▶ Task requirements:
**A)** List every letter designation the Tarikh al-fattash article below gives to a manuscript, along with what each one refers to.
**B)** Reproduce word for word the part of the Tarikh al-fattash article below that runs from "The Tarikh al-fattash is" up to and including "been the author.".

▶ Document:

The Tarikh al-fattash is a West African chronicle written in Arabic in the second half of the 17th century. It provides an account of the Songhay Empire from the reign of Sonni Ali (ruled 1464-1492) up to 1599 with a few references to events in the following century. The chronicle also mentions the earlier Mali Empire.
It and the Tarikh al-Sudan, another 17th century chronicle giving a history of Songhay, are together known as the Timbuktu Chronicles.

The French scholars Octave Houdas and Maurice Delafosse published a critical edition in 1913. It has been argued that this edition conflates the text from an early incomplete manuscript with that of a re-written forgery produced early in the 19th century. The Tarikh was originally believed to have been written by Mahmud Kati but this has been questioned and Ibn al-Mukhtar, a grandson of Mahmud Kati, is now believed to have been the author.

Discovery and publication
During his visit to Timbuktu in 1895 the French journalist Félix Dubois learnt of the chronicle but was unable to obtain a copy. Most copies of the manuscript had been destroyed early in the 19th century by the order of the Fula leader Seku Amadu, but in 1911 an old manuscript was located in Timbuktu that was missing some of the initial pages. A copy was made and sent to the Bibliothèque Nationale in Paris (MS No. 6651). The original Timbuktu version is designated as Manuscript A while the copy is Manuscript B. A year later a seemingly complete manuscript was located in Kayes. A copy of this manuscript, which includes the name of an author, Mahmud Kati, is designated as Manuscript C. As well as the initial chapter, Manuscript C contains various additions and deletions compared to Manuscript A.

After Octave Houdas and Maurice Delafosse had completed a translation of the Tarikh al-fattash they received a further manuscript that had been acquired by the French traveller Albert Bonnel de Mézières in Timbuktu in September 1913. The preface of this anonymous 24-page document announced that it was written at the request of Askiya Darwud b. Harun. He is known to have reigned in Timbuktu between 1657 and 1669. The text of the manuscript is closely related to the Tarikh al-fattash and presents similar material in a similar order. It includes an introduction which differs from that in Manuscript C, followed by text that is either identical to Manuscript A or is an abridged version of that contained in Manuscript A, missing many of the details.

In 1913 Houdas and Delafosse published a critical edition of the Arabic text of the Tarikh al-fattash together with a translation into French. In the volume containing the French translation they included, as Appendix 2, a translation into French of the unique portions of the 24 page manuscript. However, the corresponding Arabic text was not included in the volume containing the Arabic text of the other manuscripts.

▶ Supplied entries:
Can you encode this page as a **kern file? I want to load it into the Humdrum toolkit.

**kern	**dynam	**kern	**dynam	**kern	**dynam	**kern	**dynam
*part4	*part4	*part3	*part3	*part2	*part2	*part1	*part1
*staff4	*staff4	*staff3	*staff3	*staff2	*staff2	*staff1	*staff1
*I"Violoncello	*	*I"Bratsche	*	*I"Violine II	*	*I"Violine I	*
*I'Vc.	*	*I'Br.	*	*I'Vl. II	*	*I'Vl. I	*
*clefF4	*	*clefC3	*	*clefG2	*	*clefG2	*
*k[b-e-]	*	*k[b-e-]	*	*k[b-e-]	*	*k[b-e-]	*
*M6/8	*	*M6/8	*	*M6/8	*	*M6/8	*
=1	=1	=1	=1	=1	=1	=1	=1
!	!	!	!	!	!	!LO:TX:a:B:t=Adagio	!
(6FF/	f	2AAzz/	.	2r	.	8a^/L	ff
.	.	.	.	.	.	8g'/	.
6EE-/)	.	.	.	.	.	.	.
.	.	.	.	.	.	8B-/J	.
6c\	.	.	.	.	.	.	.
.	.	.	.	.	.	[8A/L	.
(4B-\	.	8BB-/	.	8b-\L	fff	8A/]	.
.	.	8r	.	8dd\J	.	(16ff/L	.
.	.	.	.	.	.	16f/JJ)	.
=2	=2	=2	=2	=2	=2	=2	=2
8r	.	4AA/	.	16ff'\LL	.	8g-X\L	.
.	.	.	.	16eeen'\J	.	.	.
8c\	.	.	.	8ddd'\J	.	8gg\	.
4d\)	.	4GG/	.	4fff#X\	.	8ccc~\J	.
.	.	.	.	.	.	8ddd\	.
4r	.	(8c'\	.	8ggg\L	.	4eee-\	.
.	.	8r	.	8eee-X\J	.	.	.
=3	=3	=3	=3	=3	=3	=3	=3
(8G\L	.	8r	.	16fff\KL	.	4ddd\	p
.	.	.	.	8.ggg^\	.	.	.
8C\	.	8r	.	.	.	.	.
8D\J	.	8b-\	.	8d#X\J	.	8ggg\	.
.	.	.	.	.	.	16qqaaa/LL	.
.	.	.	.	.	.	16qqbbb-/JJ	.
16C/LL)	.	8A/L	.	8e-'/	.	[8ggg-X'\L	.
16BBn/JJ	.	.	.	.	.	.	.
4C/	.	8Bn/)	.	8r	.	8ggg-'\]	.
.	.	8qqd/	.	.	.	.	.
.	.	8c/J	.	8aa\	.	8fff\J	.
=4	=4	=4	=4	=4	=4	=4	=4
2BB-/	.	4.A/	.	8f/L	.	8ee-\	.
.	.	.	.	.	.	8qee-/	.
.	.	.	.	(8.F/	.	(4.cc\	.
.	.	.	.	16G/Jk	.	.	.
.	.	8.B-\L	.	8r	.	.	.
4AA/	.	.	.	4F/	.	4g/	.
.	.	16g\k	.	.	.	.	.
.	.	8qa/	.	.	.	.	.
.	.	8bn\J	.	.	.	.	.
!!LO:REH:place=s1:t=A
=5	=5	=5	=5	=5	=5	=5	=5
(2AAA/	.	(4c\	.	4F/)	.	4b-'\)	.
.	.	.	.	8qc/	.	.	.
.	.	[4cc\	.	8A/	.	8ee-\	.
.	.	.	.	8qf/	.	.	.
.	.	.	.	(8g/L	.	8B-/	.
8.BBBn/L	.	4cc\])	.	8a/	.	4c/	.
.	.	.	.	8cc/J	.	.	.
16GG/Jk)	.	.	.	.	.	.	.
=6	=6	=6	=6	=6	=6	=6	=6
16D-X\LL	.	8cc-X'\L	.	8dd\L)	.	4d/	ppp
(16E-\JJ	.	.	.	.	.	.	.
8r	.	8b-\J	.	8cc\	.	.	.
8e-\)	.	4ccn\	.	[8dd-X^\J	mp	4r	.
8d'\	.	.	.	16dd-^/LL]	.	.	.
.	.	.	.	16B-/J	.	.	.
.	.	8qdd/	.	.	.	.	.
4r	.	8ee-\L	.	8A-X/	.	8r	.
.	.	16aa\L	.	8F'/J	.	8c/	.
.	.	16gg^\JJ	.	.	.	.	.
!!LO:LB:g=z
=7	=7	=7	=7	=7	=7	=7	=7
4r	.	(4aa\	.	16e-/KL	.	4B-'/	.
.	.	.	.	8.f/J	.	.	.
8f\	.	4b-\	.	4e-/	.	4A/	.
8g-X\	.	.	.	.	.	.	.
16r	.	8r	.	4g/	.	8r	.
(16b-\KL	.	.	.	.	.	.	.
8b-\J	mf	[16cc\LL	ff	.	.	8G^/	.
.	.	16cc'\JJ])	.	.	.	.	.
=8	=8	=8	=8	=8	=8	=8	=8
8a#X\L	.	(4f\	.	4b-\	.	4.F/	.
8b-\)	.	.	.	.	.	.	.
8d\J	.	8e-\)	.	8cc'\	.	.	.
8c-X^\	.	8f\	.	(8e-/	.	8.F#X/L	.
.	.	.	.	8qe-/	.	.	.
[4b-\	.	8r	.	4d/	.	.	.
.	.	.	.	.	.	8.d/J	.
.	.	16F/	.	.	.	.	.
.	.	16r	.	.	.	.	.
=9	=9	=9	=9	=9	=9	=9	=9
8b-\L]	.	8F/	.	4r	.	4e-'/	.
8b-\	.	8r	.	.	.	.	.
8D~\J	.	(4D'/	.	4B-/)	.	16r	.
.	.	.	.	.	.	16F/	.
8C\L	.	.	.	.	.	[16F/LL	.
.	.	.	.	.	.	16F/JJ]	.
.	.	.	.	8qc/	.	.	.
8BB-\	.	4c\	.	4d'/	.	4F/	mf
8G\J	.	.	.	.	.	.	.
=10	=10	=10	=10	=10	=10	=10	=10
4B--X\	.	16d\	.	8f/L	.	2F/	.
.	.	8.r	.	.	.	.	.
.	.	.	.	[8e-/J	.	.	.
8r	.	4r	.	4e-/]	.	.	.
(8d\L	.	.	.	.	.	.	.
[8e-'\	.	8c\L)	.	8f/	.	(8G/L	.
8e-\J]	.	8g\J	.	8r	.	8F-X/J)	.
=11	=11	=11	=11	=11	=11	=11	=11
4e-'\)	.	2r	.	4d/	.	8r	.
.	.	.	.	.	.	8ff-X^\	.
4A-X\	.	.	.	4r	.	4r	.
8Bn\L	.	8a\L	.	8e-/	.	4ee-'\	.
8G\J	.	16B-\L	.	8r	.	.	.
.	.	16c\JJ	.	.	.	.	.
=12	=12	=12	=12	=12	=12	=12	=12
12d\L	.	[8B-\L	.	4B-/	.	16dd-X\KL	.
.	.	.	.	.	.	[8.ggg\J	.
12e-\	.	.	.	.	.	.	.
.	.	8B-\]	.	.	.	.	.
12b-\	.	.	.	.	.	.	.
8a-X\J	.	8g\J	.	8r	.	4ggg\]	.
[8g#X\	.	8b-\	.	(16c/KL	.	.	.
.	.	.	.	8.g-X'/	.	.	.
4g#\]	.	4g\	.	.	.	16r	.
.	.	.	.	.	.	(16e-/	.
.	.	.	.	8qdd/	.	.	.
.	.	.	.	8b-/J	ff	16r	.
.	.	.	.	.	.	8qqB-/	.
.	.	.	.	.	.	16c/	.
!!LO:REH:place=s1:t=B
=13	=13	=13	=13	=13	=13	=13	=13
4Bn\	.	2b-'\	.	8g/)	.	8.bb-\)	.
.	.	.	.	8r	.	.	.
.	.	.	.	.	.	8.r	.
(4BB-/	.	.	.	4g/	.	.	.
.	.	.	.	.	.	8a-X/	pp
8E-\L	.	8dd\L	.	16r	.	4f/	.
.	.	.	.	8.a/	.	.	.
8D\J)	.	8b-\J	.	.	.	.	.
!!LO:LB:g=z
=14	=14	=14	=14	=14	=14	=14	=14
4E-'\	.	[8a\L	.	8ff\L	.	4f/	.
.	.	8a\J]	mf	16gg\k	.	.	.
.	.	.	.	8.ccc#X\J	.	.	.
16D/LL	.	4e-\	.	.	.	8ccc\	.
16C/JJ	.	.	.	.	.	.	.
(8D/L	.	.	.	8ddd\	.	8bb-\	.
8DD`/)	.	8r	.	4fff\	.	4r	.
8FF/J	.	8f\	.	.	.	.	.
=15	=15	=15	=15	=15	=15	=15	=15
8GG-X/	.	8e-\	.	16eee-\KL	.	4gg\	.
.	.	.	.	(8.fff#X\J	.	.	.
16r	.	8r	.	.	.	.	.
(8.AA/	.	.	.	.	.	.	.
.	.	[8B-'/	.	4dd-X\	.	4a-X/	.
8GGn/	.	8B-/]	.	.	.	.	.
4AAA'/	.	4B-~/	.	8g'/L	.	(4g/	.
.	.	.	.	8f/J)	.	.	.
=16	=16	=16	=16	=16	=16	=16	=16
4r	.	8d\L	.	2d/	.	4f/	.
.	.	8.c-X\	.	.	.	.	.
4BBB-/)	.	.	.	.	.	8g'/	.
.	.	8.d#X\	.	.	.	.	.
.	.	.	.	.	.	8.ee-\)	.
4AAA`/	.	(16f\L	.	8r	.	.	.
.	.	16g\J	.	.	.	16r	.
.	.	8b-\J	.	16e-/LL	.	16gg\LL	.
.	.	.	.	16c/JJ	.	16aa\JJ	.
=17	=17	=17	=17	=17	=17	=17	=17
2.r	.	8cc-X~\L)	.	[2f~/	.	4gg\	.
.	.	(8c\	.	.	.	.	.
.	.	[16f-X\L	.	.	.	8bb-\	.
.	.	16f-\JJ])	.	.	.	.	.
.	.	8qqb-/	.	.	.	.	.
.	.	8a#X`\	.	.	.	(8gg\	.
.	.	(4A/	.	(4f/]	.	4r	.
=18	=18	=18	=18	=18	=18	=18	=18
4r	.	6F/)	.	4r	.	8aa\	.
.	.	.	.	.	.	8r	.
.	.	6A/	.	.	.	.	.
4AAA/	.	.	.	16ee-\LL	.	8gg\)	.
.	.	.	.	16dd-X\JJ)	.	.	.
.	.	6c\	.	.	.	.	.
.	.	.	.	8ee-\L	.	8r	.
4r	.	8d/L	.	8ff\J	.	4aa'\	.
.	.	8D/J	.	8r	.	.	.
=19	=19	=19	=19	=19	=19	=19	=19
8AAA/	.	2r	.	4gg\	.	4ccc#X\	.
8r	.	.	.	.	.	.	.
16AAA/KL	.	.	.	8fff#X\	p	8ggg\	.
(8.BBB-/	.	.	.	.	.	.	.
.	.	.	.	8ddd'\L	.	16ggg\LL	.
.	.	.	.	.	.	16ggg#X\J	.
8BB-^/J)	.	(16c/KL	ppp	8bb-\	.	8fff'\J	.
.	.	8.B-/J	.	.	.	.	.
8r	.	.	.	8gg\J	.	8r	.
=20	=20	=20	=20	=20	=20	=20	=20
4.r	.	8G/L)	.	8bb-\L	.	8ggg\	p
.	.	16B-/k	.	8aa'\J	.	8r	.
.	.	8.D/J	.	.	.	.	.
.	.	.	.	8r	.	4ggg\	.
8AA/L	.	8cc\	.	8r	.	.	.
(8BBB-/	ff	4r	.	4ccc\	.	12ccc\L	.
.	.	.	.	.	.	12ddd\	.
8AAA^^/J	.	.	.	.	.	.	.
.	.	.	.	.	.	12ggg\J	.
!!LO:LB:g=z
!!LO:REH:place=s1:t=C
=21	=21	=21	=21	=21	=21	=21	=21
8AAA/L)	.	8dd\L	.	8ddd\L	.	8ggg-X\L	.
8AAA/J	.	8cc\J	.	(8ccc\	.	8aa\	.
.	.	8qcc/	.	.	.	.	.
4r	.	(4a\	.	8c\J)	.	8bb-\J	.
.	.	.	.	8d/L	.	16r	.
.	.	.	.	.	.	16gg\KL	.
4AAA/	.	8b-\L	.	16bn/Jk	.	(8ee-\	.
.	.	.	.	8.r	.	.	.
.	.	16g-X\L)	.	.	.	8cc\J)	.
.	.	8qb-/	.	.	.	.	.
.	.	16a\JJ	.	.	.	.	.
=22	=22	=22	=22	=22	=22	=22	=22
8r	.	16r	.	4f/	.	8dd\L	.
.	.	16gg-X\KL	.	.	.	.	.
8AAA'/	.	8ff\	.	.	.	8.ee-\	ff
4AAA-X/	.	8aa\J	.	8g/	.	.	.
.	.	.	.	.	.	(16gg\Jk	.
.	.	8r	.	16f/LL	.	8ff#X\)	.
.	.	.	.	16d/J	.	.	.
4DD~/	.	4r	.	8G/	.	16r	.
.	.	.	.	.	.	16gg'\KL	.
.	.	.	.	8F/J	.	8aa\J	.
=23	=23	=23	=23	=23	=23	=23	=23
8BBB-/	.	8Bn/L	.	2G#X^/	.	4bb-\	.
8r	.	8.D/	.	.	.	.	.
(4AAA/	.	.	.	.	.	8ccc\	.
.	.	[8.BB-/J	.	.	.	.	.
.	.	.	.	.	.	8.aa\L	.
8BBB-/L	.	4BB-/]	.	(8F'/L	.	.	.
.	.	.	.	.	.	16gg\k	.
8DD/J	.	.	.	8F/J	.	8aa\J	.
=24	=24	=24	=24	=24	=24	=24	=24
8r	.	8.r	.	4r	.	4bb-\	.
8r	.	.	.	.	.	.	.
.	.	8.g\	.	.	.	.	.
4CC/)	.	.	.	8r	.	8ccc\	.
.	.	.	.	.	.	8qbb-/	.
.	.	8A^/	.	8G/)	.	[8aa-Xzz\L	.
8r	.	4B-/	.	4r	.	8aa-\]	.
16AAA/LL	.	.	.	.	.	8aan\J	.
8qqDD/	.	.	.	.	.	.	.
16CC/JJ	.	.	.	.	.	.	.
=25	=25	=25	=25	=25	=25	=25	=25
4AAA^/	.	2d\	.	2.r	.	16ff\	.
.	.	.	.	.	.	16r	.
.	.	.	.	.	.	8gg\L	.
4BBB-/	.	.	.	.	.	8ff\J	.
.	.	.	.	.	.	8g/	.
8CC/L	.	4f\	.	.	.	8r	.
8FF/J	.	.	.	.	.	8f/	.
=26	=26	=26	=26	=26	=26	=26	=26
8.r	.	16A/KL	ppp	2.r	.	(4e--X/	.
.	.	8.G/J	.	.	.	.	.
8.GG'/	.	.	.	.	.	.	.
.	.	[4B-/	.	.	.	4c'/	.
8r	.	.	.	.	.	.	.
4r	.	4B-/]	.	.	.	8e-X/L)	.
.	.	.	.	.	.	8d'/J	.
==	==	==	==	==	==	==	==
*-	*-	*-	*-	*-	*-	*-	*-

▶ Correct answers:
**A)**
- Manuscript A: the original old manuscript located in Timbuktu in 1911, missing some initial pages
- Manuscript B: the copy of that manuscript sent to the Bibliothèque Nationale in Paris (MS No. 6651)
- Manuscript C: a copy of the seemingly complete manuscript located in Kayes, which names Mahmud Kati as author

**B)**
The Tarikh al-fattash is a West African chronicle written in Arabic in the second half of the 17th century. It provides an account of the Songhay Empire from the reign of Sonni Ali (ruled 1464-1492) up to 1599 with a few references to events in the following century. The chronicle also mentions the earlier Mali Empire.
It and the Tarikh al-Sudan, another 17th century chronicle giving a history of Songhay, are together known as the Timbuktu Chronicles.

The French scholars Octave Houdas and Maurice Delafosse published a critical edition in 1913. It has been argued that this edition conflates the text from an early incomplete manuscript with that of a re-written forgery produced early in the 19th century. The Tarikh was originally believed to have been written by Mahmud Kati but this has been questioned and Ibn al-Mukhtar, a grandson of Mahmud Kati, is now believed to have been the author.